■ **To do**
Revise the listing below by replacing every instance of "exceed" with "go above" and leaving everything else unchanged. Leave the pictures out of your answer.

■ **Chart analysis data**
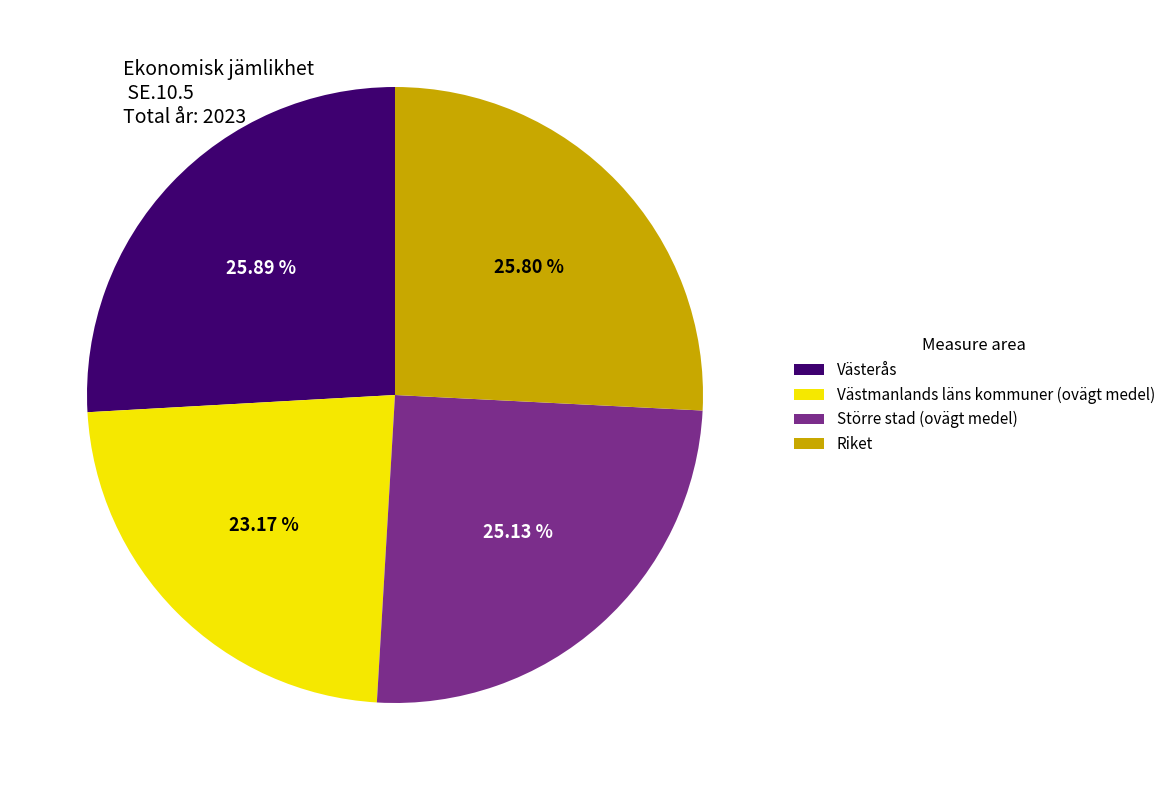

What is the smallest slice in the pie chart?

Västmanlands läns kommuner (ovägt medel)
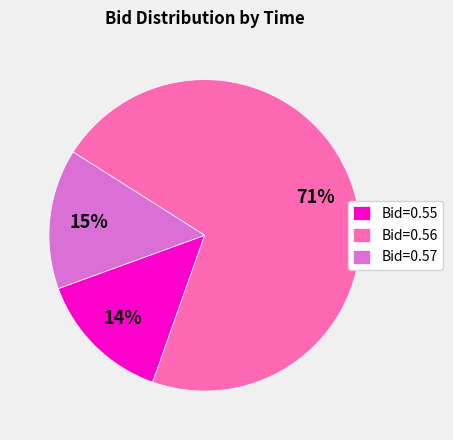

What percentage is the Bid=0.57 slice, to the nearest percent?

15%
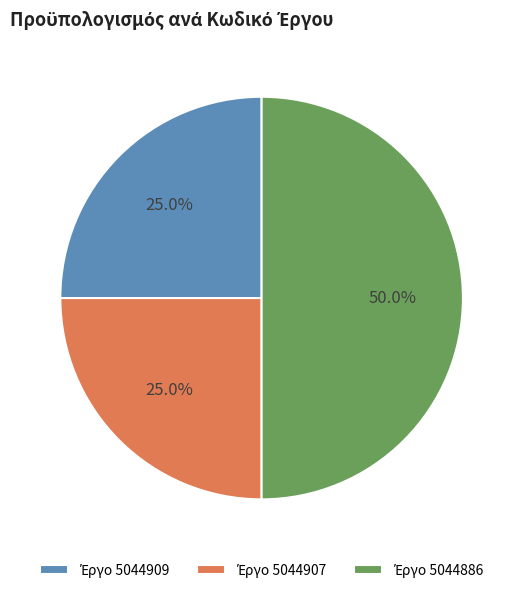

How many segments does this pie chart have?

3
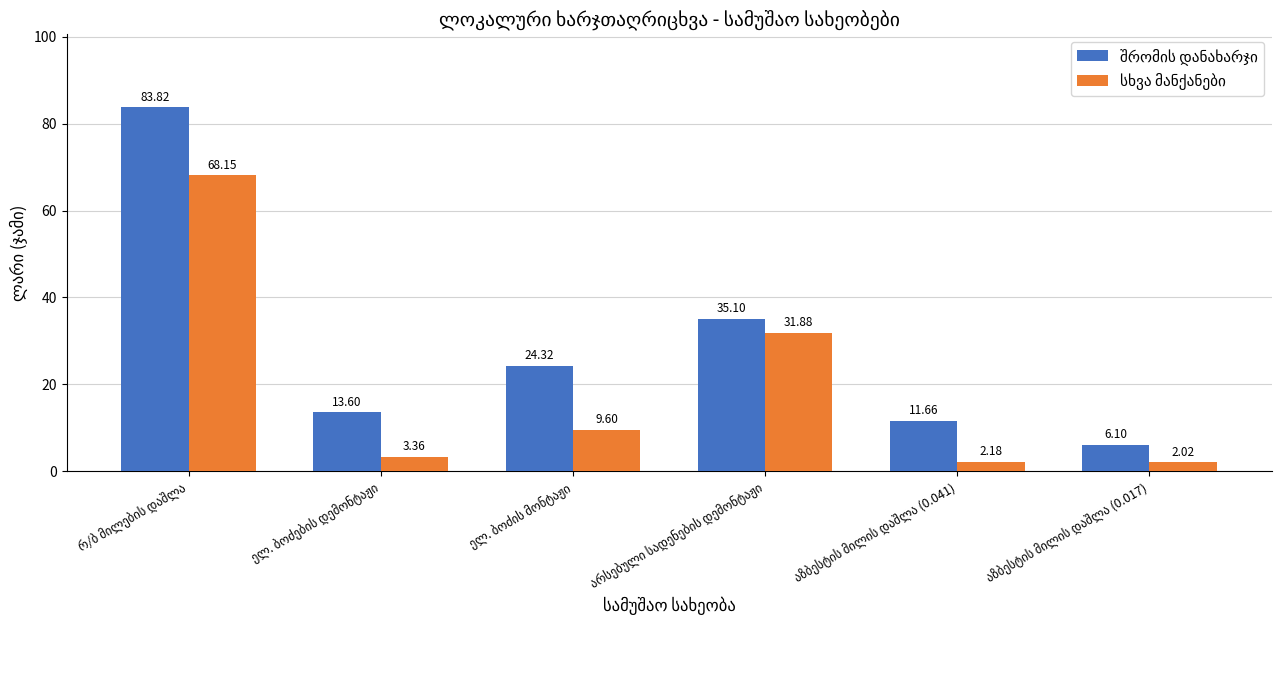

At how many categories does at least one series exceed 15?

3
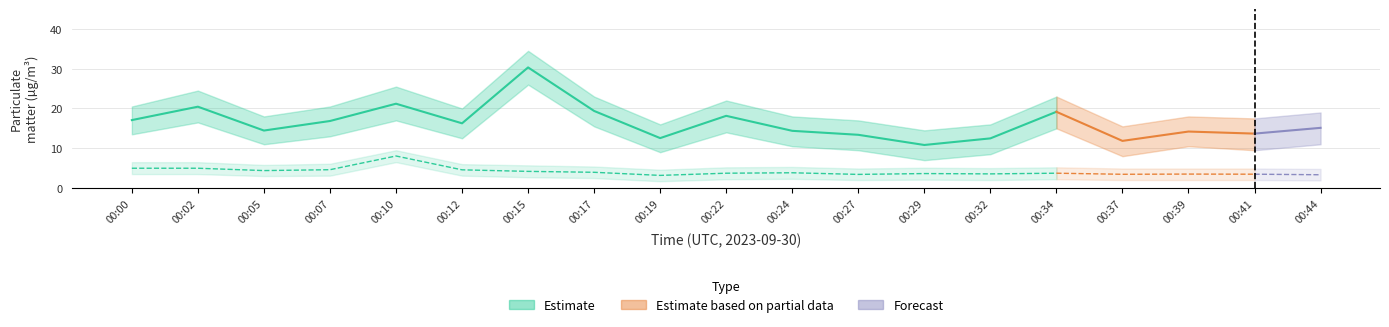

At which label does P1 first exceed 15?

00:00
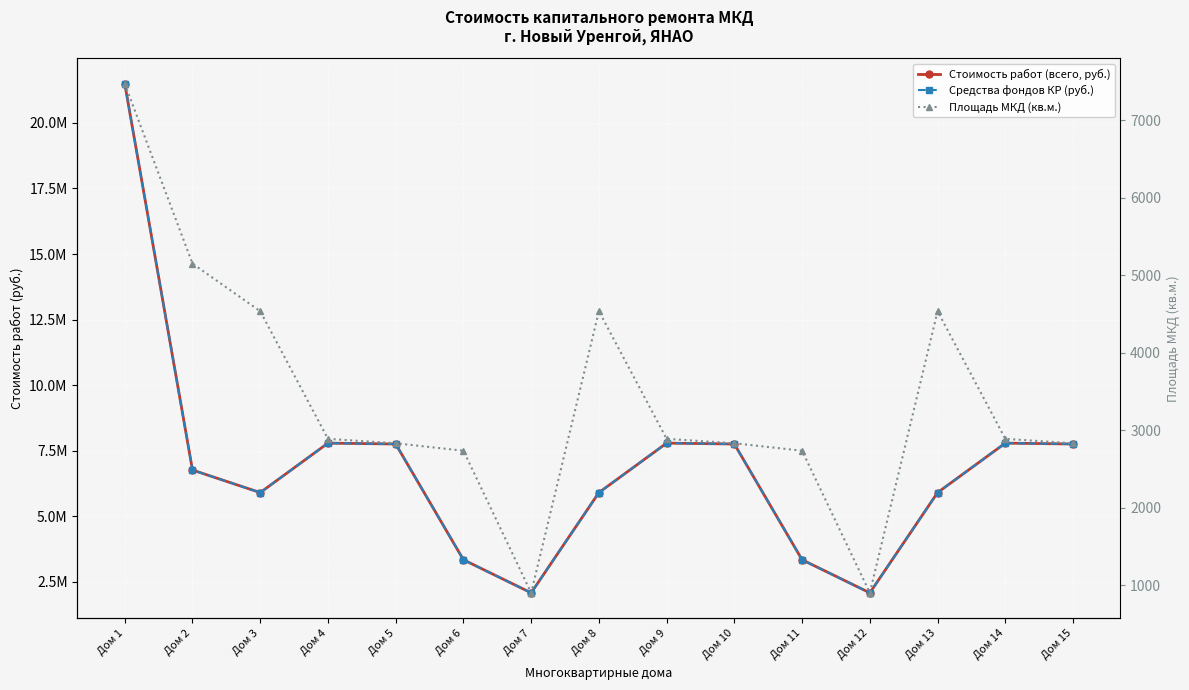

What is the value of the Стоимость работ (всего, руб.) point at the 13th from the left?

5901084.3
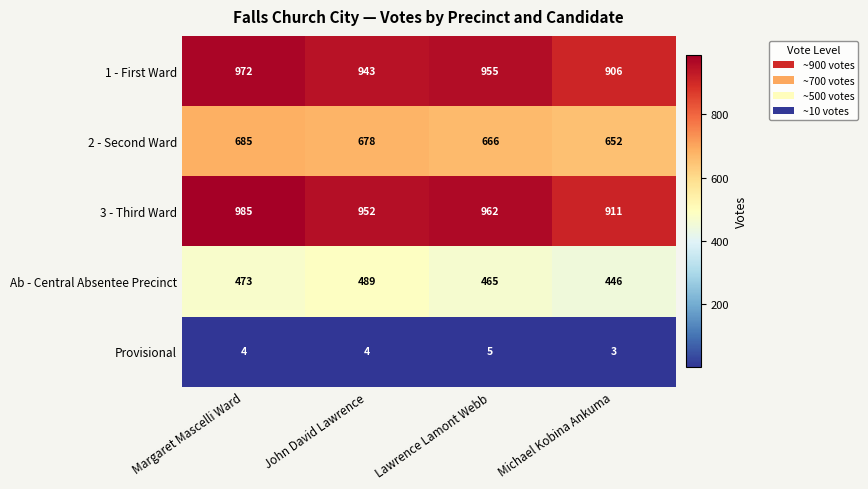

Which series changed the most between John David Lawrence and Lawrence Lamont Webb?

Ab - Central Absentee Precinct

■ **Solution for this task**
What is the smallest slice in the pie chart?

Västmanlands läns kommuner (ovägt medel)

What percentage is the Bid=0.57 slice, to the nearest percent?

15%

How many segments does this pie chart have?

3

At how many categories does at least one series go above 15?

3

At which label does P1 first go above 15?

00:00

What is the value of the Стоимость работ (всего, руб.) point at the 13th from the left?

5901084.3

Which series changed the most between John David Lawrence and Lawrence Lamont Webb?

Ab - Central Absentee Precinct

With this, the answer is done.